━━━ TASK DATA

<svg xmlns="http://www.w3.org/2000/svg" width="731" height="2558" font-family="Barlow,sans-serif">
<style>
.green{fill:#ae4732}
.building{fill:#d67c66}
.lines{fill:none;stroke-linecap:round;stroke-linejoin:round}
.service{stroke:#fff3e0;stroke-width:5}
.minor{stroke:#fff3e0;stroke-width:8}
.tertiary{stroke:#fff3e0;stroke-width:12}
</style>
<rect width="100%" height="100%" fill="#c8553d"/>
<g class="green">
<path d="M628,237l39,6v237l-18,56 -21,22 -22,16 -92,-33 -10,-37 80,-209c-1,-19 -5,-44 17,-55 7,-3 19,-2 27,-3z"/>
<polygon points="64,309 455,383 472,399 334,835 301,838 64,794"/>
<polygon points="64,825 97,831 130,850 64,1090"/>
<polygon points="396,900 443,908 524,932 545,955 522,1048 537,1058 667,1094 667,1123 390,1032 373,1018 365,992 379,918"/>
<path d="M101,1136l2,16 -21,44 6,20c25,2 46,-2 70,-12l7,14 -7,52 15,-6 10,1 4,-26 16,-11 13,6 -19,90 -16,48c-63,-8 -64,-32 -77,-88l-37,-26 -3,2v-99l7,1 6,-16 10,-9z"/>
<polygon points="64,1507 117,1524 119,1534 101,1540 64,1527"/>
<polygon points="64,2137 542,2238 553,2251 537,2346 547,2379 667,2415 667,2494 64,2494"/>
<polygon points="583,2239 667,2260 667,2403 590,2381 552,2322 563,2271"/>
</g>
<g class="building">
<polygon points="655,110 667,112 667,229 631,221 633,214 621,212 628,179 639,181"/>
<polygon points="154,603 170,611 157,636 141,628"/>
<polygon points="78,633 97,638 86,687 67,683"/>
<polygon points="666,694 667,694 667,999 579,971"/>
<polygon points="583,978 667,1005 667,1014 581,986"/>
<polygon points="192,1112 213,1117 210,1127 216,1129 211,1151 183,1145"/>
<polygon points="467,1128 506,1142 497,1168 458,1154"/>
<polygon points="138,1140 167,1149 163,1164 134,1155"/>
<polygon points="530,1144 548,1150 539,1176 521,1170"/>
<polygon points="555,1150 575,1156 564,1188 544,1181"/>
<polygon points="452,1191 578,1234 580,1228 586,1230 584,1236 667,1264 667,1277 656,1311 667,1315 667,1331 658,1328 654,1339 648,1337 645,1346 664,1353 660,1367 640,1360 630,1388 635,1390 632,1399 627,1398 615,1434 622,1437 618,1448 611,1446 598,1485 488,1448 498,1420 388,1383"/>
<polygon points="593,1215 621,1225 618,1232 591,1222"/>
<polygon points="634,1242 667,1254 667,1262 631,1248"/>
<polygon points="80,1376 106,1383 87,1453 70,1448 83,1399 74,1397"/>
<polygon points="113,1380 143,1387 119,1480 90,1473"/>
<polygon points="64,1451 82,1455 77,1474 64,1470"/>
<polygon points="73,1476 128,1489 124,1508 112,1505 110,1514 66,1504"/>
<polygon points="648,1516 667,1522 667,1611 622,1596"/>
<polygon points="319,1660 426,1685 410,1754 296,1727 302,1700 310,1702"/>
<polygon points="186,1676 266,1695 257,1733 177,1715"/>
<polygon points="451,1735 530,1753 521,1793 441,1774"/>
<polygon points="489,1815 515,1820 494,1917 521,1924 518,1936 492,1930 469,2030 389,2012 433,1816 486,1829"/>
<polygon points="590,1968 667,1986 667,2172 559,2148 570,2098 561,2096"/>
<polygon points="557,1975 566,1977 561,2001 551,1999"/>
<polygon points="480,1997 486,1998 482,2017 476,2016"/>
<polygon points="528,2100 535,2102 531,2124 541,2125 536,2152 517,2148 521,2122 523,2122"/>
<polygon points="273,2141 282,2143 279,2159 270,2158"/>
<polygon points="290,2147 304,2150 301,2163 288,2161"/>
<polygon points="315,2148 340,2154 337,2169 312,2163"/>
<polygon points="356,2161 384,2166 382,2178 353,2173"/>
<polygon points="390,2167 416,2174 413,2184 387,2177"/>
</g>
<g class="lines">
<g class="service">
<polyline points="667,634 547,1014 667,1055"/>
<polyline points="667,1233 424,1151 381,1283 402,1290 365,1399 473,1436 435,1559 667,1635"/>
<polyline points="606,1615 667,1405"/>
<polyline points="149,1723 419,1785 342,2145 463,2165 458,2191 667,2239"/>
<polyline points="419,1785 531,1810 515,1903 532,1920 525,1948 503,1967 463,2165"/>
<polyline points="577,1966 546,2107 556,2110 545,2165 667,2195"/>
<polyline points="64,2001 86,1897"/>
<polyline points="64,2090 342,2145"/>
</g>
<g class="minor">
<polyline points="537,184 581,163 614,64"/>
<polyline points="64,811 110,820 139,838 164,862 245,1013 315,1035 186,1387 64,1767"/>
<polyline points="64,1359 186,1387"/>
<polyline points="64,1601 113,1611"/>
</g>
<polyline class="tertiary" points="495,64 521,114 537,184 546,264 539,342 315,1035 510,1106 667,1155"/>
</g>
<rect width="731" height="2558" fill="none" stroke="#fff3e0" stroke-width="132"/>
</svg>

━━━━━━

Could you copy each line in the listing above that includes the word "lines"?

.lines{fill:none;stroke-linecap:round;stroke-linejoin:round}
<g class="lines">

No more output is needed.